> _What to work on_
[a] Echo the passage of the review from "My Sister’s Skin: Nadia" to "pieces that evening.".
[b] In the review, who created the massive lazy susan used in Tykulsker's work?
[c] According to the review, how does the audience learn that turning the lazy susan is hard work?
BEGIN Reading passage
My Sister’s Skin: Nadia Tykulsker and Jennifer Harge, performing race and death in America

Photo: Maria Baranova

Photo: Maria Baranova

I entered Standard Toykraft, a theater space in a Williamsburg loft where Nadia Tykulsker both crafted and presented Saw You Yesterday, and my breath was immediately stifled by an oppressive humidity. I imagined how the subtropical climate of Standard Toykraft might affect the performer’s and audience’s body, and perhaps their relationship to each other. I would soon find that choreographies of space would shape the work of both pieces that evening.

We were asked to read the program before viewing the work, but hours before I had already seen the following on Tykulsker’s Kickstarter page: The evening includes movement installation “mourn and never tire” by Detroit artist Jennifer Harge responding to the number of unarmed black americans killed by police over the last 15 years.

Nadia’s own artist statement similarly points to “femininityracelabor.” With North Carolina in a state of emergency, systemic violence and racial inequalities have been at the forefront of my mind, and I was interested in how Tykulsker and Harge’s work would perform the intricacies of this present racial strife.

The performers meandered into the space, speaking to each other in tones that were only barely audible. They removed their shoes, and once unshod, deposited them beneath a small shrine (perhaps not unlike those left at the sites of recent fatal police shootings), which had been comprised of a mirror and some tea candles, to which they added photos and trinkets. The stage had been already set for a kind of mourning ritual, so it was clear that death had some kind of presence in this room and in this work. The title of the work itself suggests the passage of time and the remembrance of the past. If one had been seen yesterday, then does one exist only in the past? Is Saw You Yesterday the mourning of someone who is gone, or does it promise that that someone will be seen again?

Perhaps the most omnipresent aspect of Tykulsker’s work is the massive “lazy susan” created by artist Hiroko Ishikawa. Tykulsker and Lydia Mokdessi, both donning harnesses, connect themselves to the lazy susan with rope and begin turning it continuously. It looks like hard work, and in fact, it is, which we later find out when Tykulsker pulls up a man from the audience to join the women on stage and help turn the lazy susan for a while. Tykulsker asks, “It’s hard, right?” and he nods, struggling to keep the wheel turning.

In The ontology of performance, Peggy Phelan qualifies most Western theater as that which “evokes desire based upon and stimulated by the inequality between performer and spectator- and by the (potential) domination of the silent spectator” (163). When Tykulsker asks the male spectator to share in her labor, this challenges the dichotomy of passive viewer/active performer and the implied ownership of the latter by the former. We (the audience) are no longer just watching Tykulsker and Mokdessi work, but, through the audience participant, we are laboring with them and therein “the viewer feel[s] masterless” (158).
END Reading passage
BEGIN Dataset extract
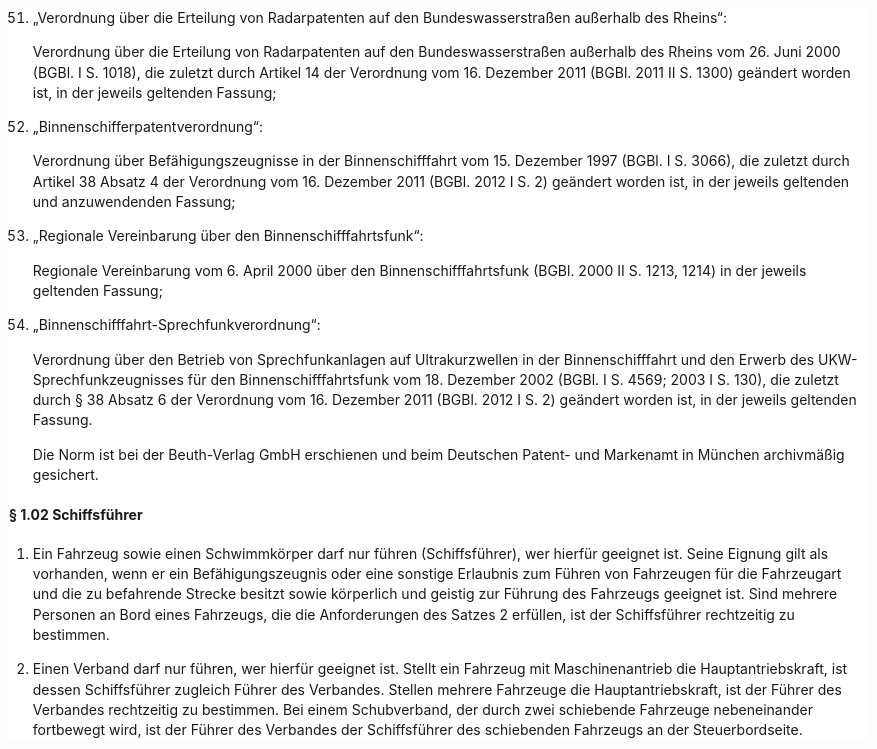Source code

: 
51. „Verordnung über die Erteilung von Radarpatenten auf den
    Bundeswasserstraßen außerhalb des Rheins“:

    Verordnung über die Erteilung von Radarpatenten auf den
    Bundeswasserstraßen außerhalb des Rheins vom 26. Juni 2000 (BGBl. I S.
    1018), die zuletzt durch Artikel 14 der Verordnung vom 16. Dezember
    2011 (BGBl. 2011 II S. 1300) geändert worden ist, in der jeweils
    geltenden Fassung;


52. „Binnenschifferpatentverordnung“:

    Verordnung über Befähigungszeugnisse in der Binnenschifffahrt vom 15.
    Dezember 1997 (BGBl. I S. 3066), die zuletzt durch Artikel 38 Absatz 4
    der Verordnung vom 16. Dezember 2011 (BGBl. 2012 I S. 2) geändert
    worden ist, in der jeweils geltenden und anzuwendenden Fassung;


53. „Regionale Vereinbarung über den Binnenschifffahrtsfunk“:

    Regionale Vereinbarung vom 6. April 2000 über den
    Binnenschifffahrtsfunk (BGBl. 2000 II S. 1213, 1214) in der jeweils
    geltenden Fassung;


54. „Binnenschifffahrt-Sprechfunkverordnung“:

    Verordnung über den Betrieb von Sprechfunkanlagen auf Ultrakurzwellen
    in der Binnenschifffahrt und den Erwerb des UKW-Sprechfunkzeugnisses
    für den Binnenschifffahrtsfunk vom 18. Dezember 2002 (BGBl. I S. 4569;
    2003 I S. 130), die zuletzt durch § 38 Absatz 6 der Verordnung vom 16.
    Dezember 2011 (BGBl. 2012 I S. 2) geändert worden ist, in der jeweils
    geltenden Fassung.




    Die Norm ist bei der Beuth-Verlag GmbH erschienen und beim Deutschen
    Patent- und Markenamt in München archivmäßig gesichert.
[^bjnr000210012bjne000200000_1_BJNR000210012BJNE000202305]: 

#### § 1.02 Schiffsführer


1.  Ein Fahrzeug sowie einen Schwimmkörper darf nur führen
    (Schiffsführer), wer hierfür geeignet ist. Seine Eignung gilt als
    vorhanden, wenn er ein Befähigungszeugnis oder eine sonstige Erlaubnis
    zum Führen von Fahrzeugen für die Fahrzeugart und die zu befahrende
    Strecke besitzt sowie körperlich und geistig zur Führung des Fahrzeugs
    geeignet ist. Sind mehrere Personen an Bord eines Fahrzeugs, die die
    Anforderungen des Satzes 2 erfüllen, ist der Schiffsführer rechtzeitig
    zu bestimmen.


2.  Einen Verband darf nur führen, wer hierfür geeignet ist. Stellt ein
    Fahrzeug mit Maschinenantrieb die Hauptantriebskraft, ist dessen
    Schiffsführer zugleich Führer des Verbandes. Stellen mehrere Fahrzeuge
    die Hauptantriebskraft, ist der Führer des Verbandes rechtzeitig zu
    bestimmen. Bei einem Schubverband, der durch zwei schiebende Fahrzeuge
    nebeneinander fortbewegt wird, ist der Führer des Verbandes der
    Schiffsführer des schiebenden Fahrzeugs an der Steuerbordseite.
END Dataset extract
> _Exercise responses_
[a]
My Sister’s Skin: Nadia Tykulsker and Jennifer Harge, performing race and death in America

Photo: Maria Baranova

Photo: Maria Baranova

I entered Standard Toykraft, a theater space in a Williamsburg loft where Nadia Tykulsker both crafted and presented Saw You Yesterday, and my breath was immediately stifled by an oppressive humidity. I imagined how the subtropical climate of Standard Toykraft might affect the performer’s and audience’s body, and perhaps their relationship to each other. I would soon find that choreographies of space would shape the work of both pieces that evening.

[b] Hiroko Ishikawa.

[c] Tykulsker pulls a man from the audience onto the stage to help the women turn the lazy susan. When she asks, "It's hard, right?", he nods while struggling to keep the wheel turning.